Sleep Disordered Breathing (SDB) and Obstructive Sleep Apnoea (OSA)

In seeking professional advice regarding sleep disturbances in children who snore, it is worth discussing with your GP and requesting to see a childhood ENT specialist.

Snoring is a noise that is made when there is a blockage to airflow whilst we are asleep. ENT Surgeons have long been aware that sleep apnoea can have serious health effects including heart problems, impaired growth, altered facial growth, and abnormal chest wall development. Needless to say, it is very scary for parents to witness their child stop breathing at night.

We now know that breathing disturbances at night resulting in snoring may have an effect on children during the day as well as at night. This may be evident by day time tiredness, poor concentration, poor school performance, behavioral problems (including Attention Deficit Disorder or ADD or ADHD) and bed wetting. If you have concerns about your child and their snoring, you should firstly talk to your GP. We are happy to offer you an appointment.

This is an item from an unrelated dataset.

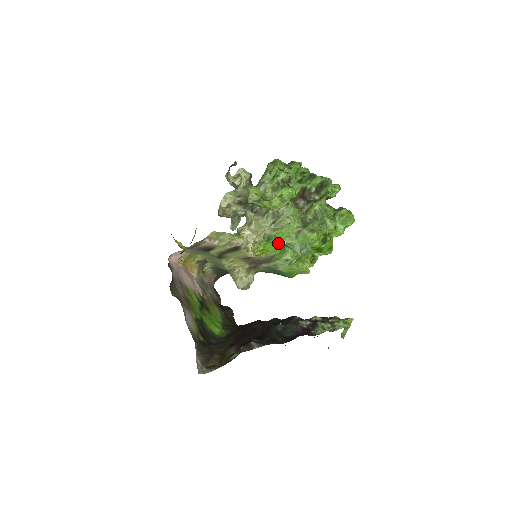
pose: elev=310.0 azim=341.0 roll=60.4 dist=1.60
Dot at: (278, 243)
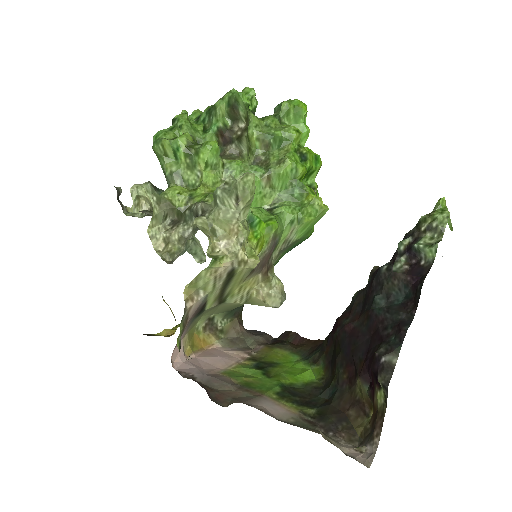
Dot at: (263, 216)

What are the tonsils and adenoids?

Most people have heard of the tonsils and some have heard of the adenoids but not everyone knows where they are.

The tonsils lie at the back of the throat and the adenoids lie at the back on the nose. They are made of the same type of tissue known as lymphoid tissue. This is the same sort of tissue as the appendix (infection of this is called appendicitis). Just like the appendix, the tonsils and adenoids can become infected and cause health problems (see below). The role of the tonsils and adenoids is to help our body's immune system. They play a minor role in comparison to the body's overall defenses, which is why they can be removed without any detriment to our ability to fight off infections.

 

Why do ENT Specialists remove the tonsil and adenoids?

Depending on the health problem, it may be recommended that either the tonsils or adenoids be removed alone, but often they are removed at the same time. The most common reason for removing the tonsils and adenoids is when they are causing blockage to breathing at night- this is a condition known as "Sleep Disordered Breathing" or SDB for short. This condition can be so bad that the blockage prevents children from breathing all-together. This is known as "Obstructive Sleep Apnoea" or OSA.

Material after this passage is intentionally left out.